REQUIREMENT:
Below are records; the lines starting at the one with "javascript And Spring" and ending at the one with "125.199.20.208:Japan: [ovpn config](vpn/125_199_20_208.ovpn)" must be reproduced exactly, both included. Pictures must not appear.

Rendered images with source text:
━━━━━━━━━━━━━━━━━━━━

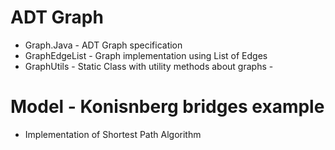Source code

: # ADT Graph

- Graph.Java - ADT Graph specification 
- GraphEdgeList - Graph implementation using List of Edges
- GraphUtils - Static Class with utility methods about graphs -  

# Model - Konisnberg bridges example
- Implementation of Shortest Path Algorithm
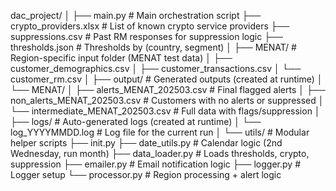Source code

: dac_project/ 
│ 
├── main.py # Main orchestration script 
├── crypto_providers.xlsx # List of known crypto service providers 
├── suppressions.csv # Past RM responses for suppression logic 
├── thresholds.json # Thresholds by (country, segment) 
│ 
├── MENAT/ # Region-specific input folder (MENAT test data) 
│   ├── customer_demographics.csv 
│   ├── customer_transactions.csv 
│   └── customer_rm.csv 
│ 
├── output/ # Generated outputs (created at runtime) 
│ └── MENAT/ 
│     ├── alerts_MENAT_202503.csv # Final flagged alerts 
│     ├── non_alerts_MENAT_202503.csv # Customers with no alerts or suppressed 
│     └── intermediate_MENAT_202503.csv # Full data with flags/suppression 
│ 
├── logs/ # Auto-generated logs (created at runtime) 
│     └── log_YYYYMMDD.log # Log file for the current run 
│ 
└── utils/ # Modular helper scripts 
    ├── init.py 
    ├── date_utils.py # Calendar logic (2nd Wednesday, run month) 
    ├── data_loader.py # Loads thresholds, crypto, suppression 
    ├── emailer.py # Email notification logic 
    ├── logger.py # Logger setup 
    └── processor.py # Region processing + alert logic
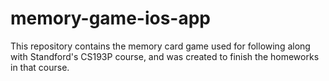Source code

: # memory-game-ios-app

This repository contains the memory card game used for following along with Standford's CS193P course, and was created to finish the homeworks in that course.
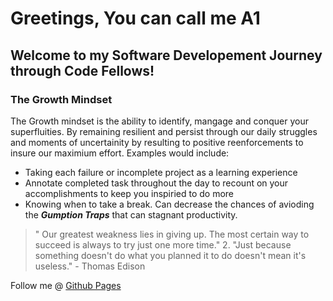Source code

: # Greetings, You can call me A1
## Welcome to my Software Developement Journey through Code Fellows!

### The Growth Mindset 
The Growth mindset is the ability to identify, mangage and conquer your superfluities. By remaining resilient and persist through our daily struggles and moments of uncertainity by resulting to positive reenforcements to insure our maximium effort. Examples would include:

- Taking each failure or incomplete project as a learning experience
- Annotate completed task throughout the day to recount on your accomplishments to keep you inspiried to do more
- Knowing when to take a break. Can decrease the chances of avioding the **_Gumption Traps_** that can stagnant productivity.


> " Our greatest weakness lies in giving up. The most certain way to succeed is always to try just one more time." 2. "Just because something doesn't do what you planned it to do doesn't mean it's useless." - Thomas Edison
>



Follow me @ [Github Pages](https://hbuniversity.github.io/reading-notes/)
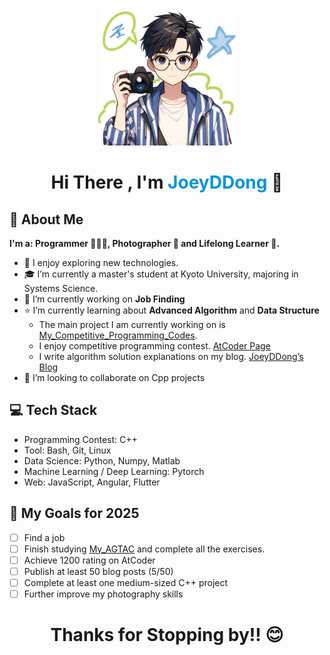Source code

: <p align="center">
  <img 
    src="./assets/IMG_0325.JPG" 
    height="220px" 
    width ="220px" 
    alt=""
    style="border-radius: 15px;" 
  />
</p>
<h1 align="Center" style="border-bottom: none; margin-bottom: 0;">Hi There , I'm <span style="color:#0095d9">JoeyDDong</span> 👋</h1>

## 📁 About Me

**I'm a: Programmer 🧑🏻‍💻, Photographer 📸 and Lifelong Learner 📖.**

- 🤔 I enjoy exploring new technologies.
- 🎓 I’m currently a master's student at Kyoto University, majoring in Systems Science.
- 💼 I’m currently working on **Job Finding**
- ⭐️ I’m currently learning about **Advanced Algorithm** and **Data Structure**
  - The main project I am currently working on is [My_Competitive_Programming_Codes](https://github.com/weiweiweidong/My_Competitive_Programming_Codes).
  - I enjoy competitive programming contest. [AtCoder Page](https://atcoder.jp/users/JoeyDDong)
  - I write algorithm solution explanations on my blog. [JoeyDDong’s Blog](https://joeyddong.top/)
- 👯 I’m looking to collaborate on Cpp projects

## 💻 Tech Stack

- Programming Contest: C++
- Tool: Bash, Git, Linux
- Data Science: Python, Numpy, Matlab
- Machine Learning / Deep Learning: Pytorch
- Web: JavaScript, Angular, Flutter

## 🎯 My Goals for 2025

- [ ] Find a job
- [ ] Finish studying [My_AGTAC](https://github.com/weiweiweidong/My_AGTAC) and complete all the exercises.
- [ ] Achieve 1200 rating on AtCoder
- [ ] Publish at least 50 blog posts (5/50)
- [ ] Complete at least one medium-sized C++ project
- [ ] Further improve my photography skills

<h1 align="Center" style="border-bottom: none; margin-bottom: 0;">Thanks for Stopping by!! 😊</h1>
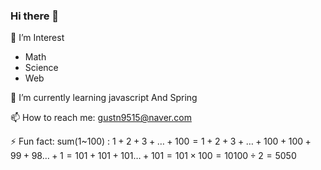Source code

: ### Hi there 👋
🤔 I’m Interest
- Math
- Science
- Web


🌱 I’m currently learning javascript And Spring

📫 How to reach me: gustn9515@naver.com

⚡ Fun fact: sum(1~100) : $1+2+3+\dots+100 = 1+2+3+\dots+100 + 100+99+98\dots+1 = 101+101+101\dots+101 = 101 \times 100 = 10100 \div 2 = 5050$


<!--![Anurag's GitHub stats](https://github-readme-stats.vercel.app/api?username=anuraghazra&theme=dark&show_icons=true&theme=transparent)-->
<!--
**kimhyunso/kimhyunso** is a ✨ _special_ ✨ repository because its `README.md` (this file) appears on your GitHub profile.

Here are some ideas to get you started:

- 🔭 I’m currently working on ...
- 🌱 I’m currently learning ...
- 👯 I’m looking to collaborate on ...
- 🤔 I’m looking for help with ...
- 💬 Ask me about ...
- 📫 How to reach me: ...
- 😄 Pronouns: ...
- ⚡ Fun fact: ...
-->

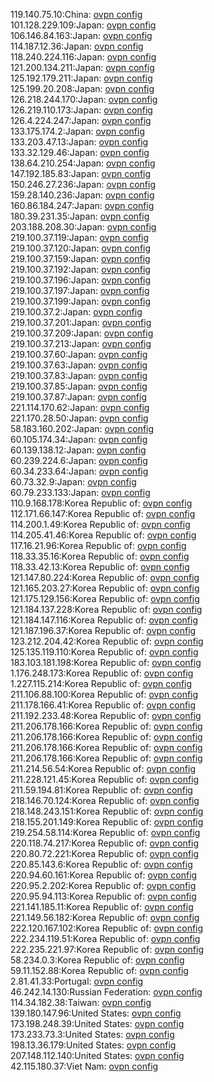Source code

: 119.140.75.10:China: [ovpn config](vpn/119_140_75_10.ovpn)  
101.128.229.109:Japan: [ovpn config](vpn/101_128_229_109.ovpn)  
106.146.84.163:Japan: [ovpn config](vpn/106_146_84_163.ovpn)  
114.187.12.36:Japan: [ovpn config](vpn/114_187_12_36.ovpn)  
118.240.224.116:Japan: [ovpn config](vpn/118_240_224_116.ovpn)  
121.200.134.211:Japan: [ovpn config](vpn/121_200_134_211.ovpn)  
125.192.179.211:Japan: [ovpn config](vpn/125_192_179_211.ovpn)  
125.199.20.208:Japan: [ovpn config](vpn/125_199_20_208.ovpn)  
126.218.244.170:Japan: [ovpn config](vpn/126_218_244_170.ovpn)  
126.219.110.173:Japan: [ovpn config](vpn/126_219_110_173.ovpn)  
126.4.224.247:Japan: [ovpn config](vpn/126_4_224_247.ovpn)  
133.175.174.2:Japan: [ovpn config](vpn/133_175_174_2.ovpn)  
133.203.47.13:Japan: [ovpn config](vpn/133_203_47_13.ovpn)  
133.32.129.46:Japan: [ovpn config](vpn/133_32_129_46.ovpn)  
138.64.210.254:Japan: [ovpn config](vpn/138_64_210_254.ovpn)  
147.192.185.83:Japan: [ovpn config](vpn/147_192_185_83.ovpn)  
150.246.27.236:Japan: [ovpn config](vpn/150_246_27_236.ovpn)  
159.28.140.236:Japan: [ovpn config](vpn/159_28_140_236.ovpn)  
160.86.184.247:Japan: [ovpn config](vpn/160_86_184_247.ovpn)  
180.39.231.35:Japan: [ovpn config](vpn/180_39_231_35.ovpn)  
203.188.208.30:Japan: [ovpn config](vpn/203_188_208_30.ovpn)  
219.100.37.119:Japan: [ovpn config](vpn/219_100_37_119.ovpn)  
219.100.37.120:Japan: [ovpn config](vpn/219_100_37_120.ovpn)  
219.100.37.159:Japan: [ovpn config](vpn/219_100_37_159.ovpn)  
219.100.37.192:Japan: [ovpn config](vpn/219_100_37_192.ovpn)  
219.100.37.196:Japan: [ovpn config](vpn/219_100_37_196.ovpn)  
219.100.37.197:Japan: [ovpn config](vpn/219_100_37_197.ovpn)  
219.100.37.199:Japan: [ovpn config](vpn/219_100_37_199.ovpn)  
219.100.37.2:Japan: [ovpn config](vpn/219_100_37_2.ovpn)  
219.100.37.201:Japan: [ovpn config](vpn/219_100_37_201.ovpn)  
219.100.37.209:Japan: [ovpn config](vpn/219_100_37_209.ovpn)  
219.100.37.213:Japan: [ovpn config](vpn/219_100_37_213.ovpn)  
219.100.37.60:Japan: [ovpn config](vpn/219_100_37_60.ovpn)  
219.100.37.63:Japan: [ovpn config](vpn/219_100_37_63.ovpn)  
219.100.37.83:Japan: [ovpn config](vpn/219_100_37_83.ovpn)  
219.100.37.85:Japan: [ovpn config](vpn/219_100_37_85.ovpn)  
219.100.37.87:Japan: [ovpn config](vpn/219_100_37_87.ovpn)  
221.114.170.62:Japan: [ovpn config](vpn/221_114_170_62.ovpn)  
221.170.28.50:Japan: [ovpn config](vpn/221_170_28_50.ovpn)  
58.183.160.202:Japan: [ovpn config](vpn/58_183_160_202.ovpn)  
60.105.174.34:Japan: [ovpn config](vpn/60_105_174_34.ovpn)  
60.139.138.12:Japan: [ovpn config](vpn/60_139_138_12.ovpn)  
60.239.224.6:Japan: [ovpn config](vpn/60_239_224_6.ovpn)  
60.34.233.64:Japan: [ovpn config](vpn/60_34_233_64.ovpn)  
60.73.32.9:Japan: [ovpn config](vpn/60_73_32_9.ovpn)  
60.79.233.133:Japan: [ovpn config](vpn/60_79_233_133.ovpn)  
110.9.168.178:Korea Republic of: [ovpn config](vpn/110_9_168_178.ovpn)  
112.171.66.147:Korea Republic of: [ovpn config](vpn/112_171_66_147.ovpn)  
114.200.1.49:Korea Republic of: [ovpn config](vpn/114_200_1_49.ovpn)  
114.205.41.46:Korea Republic of: [ovpn config](vpn/114_205_41_46.ovpn)  
117.16.21.96:Korea Republic of: [ovpn config](vpn/117_16_21_96.ovpn)  
118.33.35.16:Korea Republic of: [ovpn config](vpn/118_33_35_16.ovpn)  
118.33.42.13:Korea Republic of: [ovpn config](vpn/118_33_42_13.ovpn)  
121.147.80.224:Korea Republic of: [ovpn config](vpn/121_147_80_224.ovpn)  
121.165.203.27:Korea Republic of: [ovpn config](vpn/121_165_203_27.ovpn)  
121.175.129.156:Korea Republic of: [ovpn config](vpn/121_175_129_156.ovpn)  
121.184.137.228:Korea Republic of: [ovpn config](vpn/121_184_137_228.ovpn)  
121.184.147.116:Korea Republic of: [ovpn config](vpn/121_184_147_116.ovpn)  
121.187.196.37:Korea Republic of: [ovpn config](vpn/121_187_196_37.ovpn)  
123.212.204.42:Korea Republic of: [ovpn config](vpn/123_212_204_42.ovpn)  
125.135.119.110:Korea Republic of: [ovpn config](vpn/125_135_119_110.ovpn)  
183.103.181.198:Korea Republic of: [ovpn config](vpn/183_103_181_198.ovpn)  
1.176.248.173:Korea Republic of: [ovpn config](vpn/1_176_248_173.ovpn)  
1.227.115.214:Korea Republic of: [ovpn config](vpn/1_227_115_214.ovpn)  
211.106.88.100:Korea Republic of: [ovpn config](vpn/211_106_88_100.ovpn)  
211.178.166.41:Korea Republic of: [ovpn config](vpn/211_178_166_41.ovpn)  
211.192.233.48:Korea Republic of: [ovpn config](vpn/211_192_233_48.ovpn)  
211.206.178.166:Korea Republic of: [ovpn config](vpn/211_206_178_166.ovpn)  
211.206.178.166:Korea Republic of: [ovpn config](vpn/211_206_178_166.ovpn)  
211.206.178.166:Korea Republic of: [ovpn config](vpn/211_206_178_166.ovpn)  
211.206.178.166:Korea Republic of: [ovpn config](vpn/211_206_178_166.ovpn)  
211.214.56.54:Korea Republic of: [ovpn config](vpn/211_214_56_54.ovpn)  
211.228.121.45:Korea Republic of: [ovpn config](vpn/211_228_121_45.ovpn)  
211.59.194.81:Korea Republic of: [ovpn config](vpn/211_59_194_81.ovpn)  
218.146.70.124:Korea Republic of: [ovpn config](vpn/218_146_70_124.ovpn)  
218.148.243.151:Korea Republic of: [ovpn config](vpn/218_148_243_151.ovpn)  
218.155.201.149:Korea Republic of: [ovpn config](vpn/218_155_201_149.ovpn)  
219.254.58.114:Korea Republic of: [ovpn config](vpn/219_254_58_114.ovpn)  
220.118.74.217:Korea Republic of: [ovpn config](vpn/220_118_74_217.ovpn)  
220.80.72.221:Korea Republic of: [ovpn config](vpn/220_80_72_221.ovpn)  
220.85.143.6:Korea Republic of: [ovpn config](vpn/220_85_143_6.ovpn)  
220.94.60.161:Korea Republic of: [ovpn config](vpn/220_94_60_161.ovpn)  
220.95.2.202:Korea Republic of: [ovpn config](vpn/220_95_2_202.ovpn)  
220.95.94.113:Korea Republic of: [ovpn config](vpn/220_95_94_113.ovpn)  
221.141.185.11:Korea Republic of: [ovpn config](vpn/221_141_185_11.ovpn)  
221.149.56.182:Korea Republic of: [ovpn config](vpn/221_149_56_182.ovpn)  
222.120.167.102:Korea Republic of: [ovpn config](vpn/222_120_167_102.ovpn)  
222.234.119.51:Korea Republic of: [ovpn config](vpn/222_234_119_51.ovpn)  
222.235.221.97:Korea Republic of: [ovpn config](vpn/222_235_221_97.ovpn)  
58.234.0.3:Korea Republic of: [ovpn config](vpn/58_234_0_3.ovpn)  
59.11.152.88:Korea Republic of: [ovpn config](vpn/59_11_152_88.ovpn)  
2.81.41.33:Portugal: [ovpn config](vpn/2_81_41_33.ovpn)  
46.242.14.130:Russian Federation: [ovpn config](vpn/46_242_14_130.ovpn)  
114.34.182.38:Taiwan: [ovpn config](vpn/114_34_182_38.ovpn)  
139.180.147.96:United States: [ovpn config](vpn/139_180_147_96.ovpn)  
173.198.248.39:United States: [ovpn config](vpn/173_198_248_39.ovpn)  
173.233.73.3:United States: [ovpn config](vpn/173_233_73_3.ovpn)  
198.13.36.179:United States: [ovpn config](vpn/198_13_36_179.ovpn)  
207.148.112.140:United States: [ovpn config](vpn/207_148_112_140.ovpn)  
42.115.180.37:Viet Nam: [ovpn config](vpn/42_115_180_37.ovpn)  
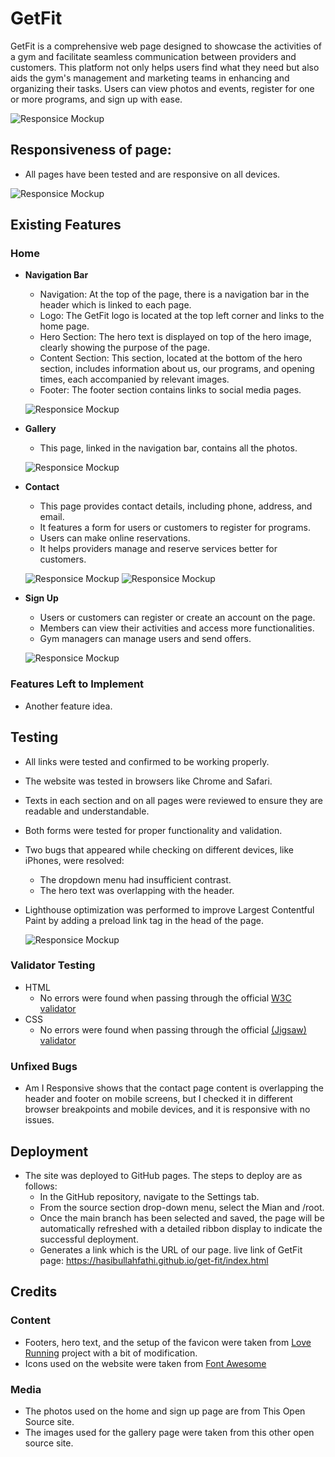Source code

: # GetFit
GetFit is a comprehensive web page designed to showcase the activities of a gym and facilitate seamless communication between providers and customers. This platform not only helps users find what they need but also aids the gym's management and marketing teams in enhancing and organizing their tasks. Users can view photos and events, register for one or more programs, and sign up with ease.

![Responsice Mockup](/media/getfit_mockup.png)

## Responsiveness of page:

- All pages have been tested and are responsive on all devices.

![Responsice Mockup](/media/dropdown-menu.png)

## Existing Features

### Home

- __Navigation Bar__

    - Navigation: At the top of the page, there is a navigation bar in the header which is linked to each page.
    - Logo: The GetFit logo is located at the top left corner and links to the home page.
    - Hero Section: The hero text is displayed on top of the hero image, clearly showing the purpose of the page.  
    - Content Section: This section, located at the bottom of the hero section, includes information about us, our programs, and opening times, each accompanied   by relevant images. 
    - Footer: The footer section contains links to social media pages.

    ![Responsice Mockup](/media/nav.png)

- __Gallery__

    - This page, linked in the navigation bar, contains all the photos.

    ![Responsice Mockup](/media/gallery.png)

- __Contact__

    - This page provides contact details, including phone, address, and email.
    - It features a form for users or customers to register for programs.
    - Users can make online reservations.
    - It helps providers manage and reserve services better for customers.

    ![Responsice Mockup](/media/contact.png)
    ![Responsice Mockup](/media/form-submition.png)

- __Sign Up__

    - Users or customers can register or create an account on the page.
    - Members can view their activities and access more functionalities.
    - Gym managers can manage users and send offers.

    ![Responsice Mockup](/media/sign-up.png)

### Features Left to Implement

- Another feature idea.

## Testing

- All links were tested and confirmed to be working properly.
- The website was tested in browsers like Chrome and Safari.
- Texts in each section and on all pages were reviewed to ensure they are readable and understandable.
- Both forms were tested for proper functionality and validation.
- Two bugs that appeared while checking on different devices, like iPhones, were resolved:
    - The dropdown menu had insufficient contrast.
    - The hero text was overlapping with the header.
- Lighthouse optimization was performed to improve Largest Contentful Paint by adding a preload link tag in the head of the page.

    ![Responsice Mockup](/media/lighthouse-report.png)

### Validator Testing 

- HTML
    - No errors were found when passing through the official [W3C validator](https://validator.w3.org/#validate_by_input)
- CSS
    - No errors were found when passing through the official [(Jigsaw) validator](https://jigsaw.w3.org/css-validator/#validate_by_input)

### Unfixed Bugs

- Am I Responsive shows that the contact page content is overlapping the header and footer on mobile screens, but I checked it in different browser breakpoints and mobile devices, and it is responsive with no issues.

## Deployment
- The site was deployed to GitHub pages. The steps to deploy are as follows:
    - In the GitHub repository, navigate to the Settings tab.
    - From the source section drop-down menu, select the Mian and /root.
    - Once the main branch has been selected and saved, the page will be automatically refreshed with a detailed ribbon display to indicate the successful deployment.
    - Generates a link which is the URL of our page.
live link of GetFit page: https://hasibullahfathi.github.io/get-fit/index.html

## Credits 

### Content 

- Footers, hero text, and the setup of the favicon were taken from [Love Running](https://code-institute-org.github.io/love-running-2.0/index.html) project with a bit of modification.
- Icons used on the website were taken from [Font Awesome](https://fontawesome.com/)

### Media

- The photos used on the home and sign up page are from This Open Source site.
- The images used for the gallery page were taken from this other open source site.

━━━━━━━━━━━━━━━━━━━━

TASK OUTPUT:
🌱 I’m currently learning javascript And Spring

📫 How to reach me: gustn9515@naver.com

⚡ Fun fact: sum(1~100) : $1+2+3+\dots+100 = 1+2+3+\dots+100 + 100+99+98\dots+1 = 101+101+101\dots+101 = 101 \times 100 = 10100 \div 2 = 5050$


<!--![Anurag's GitHub stats](https://github-readme-stats.vercel.app/api?username=anuraghazra&theme=dark&show_icons=true&theme=transparent)-->
<!--
**kimhyunso/kimhyunso** is a ✨ _special_ ✨ repository because its `README.md` (this file) appears on your GitHub profile.

Here are some ideas to get you started:

- 🔭 I’m currently working on ...
- 🌱 I’m currently learning ...
- 👯 I’m looking to collaborate on ...
- 🤔 I’m looking for help with ...
- 💬 Ask me about ...
- 📫 How to reach me: ...
- 😄 Pronouns: ...
- ⚡ Fun fact: ...
-->

Source code

: 119.140.75.10:China: [ovpn config](vpn/119_140_75_10.ovpn)  
101.128.229.109:Japan: [ovpn config](vpn/101_128_229_109.ovpn)  
106.146.84.163:Japan: [ovpn config](vpn/106_146_84_163.ovpn)  
114.187.12.36:Japan: [ovpn config](vpn/114_187_12_36.ovpn)  
118.240.224.116:Japan: [ovpn config](vpn/118_240_224_116.ovpn)  
121.200.134.211:Japan: [ovpn config](vpn/121_200_134_211.ovpn)  
125.192.179.211:Japan: [ovpn config](vpn/125_192_179_211.ovpn)  
125.199.20.208:Japan: [ovpn config](vpn/125_199_20_208.ovpn)  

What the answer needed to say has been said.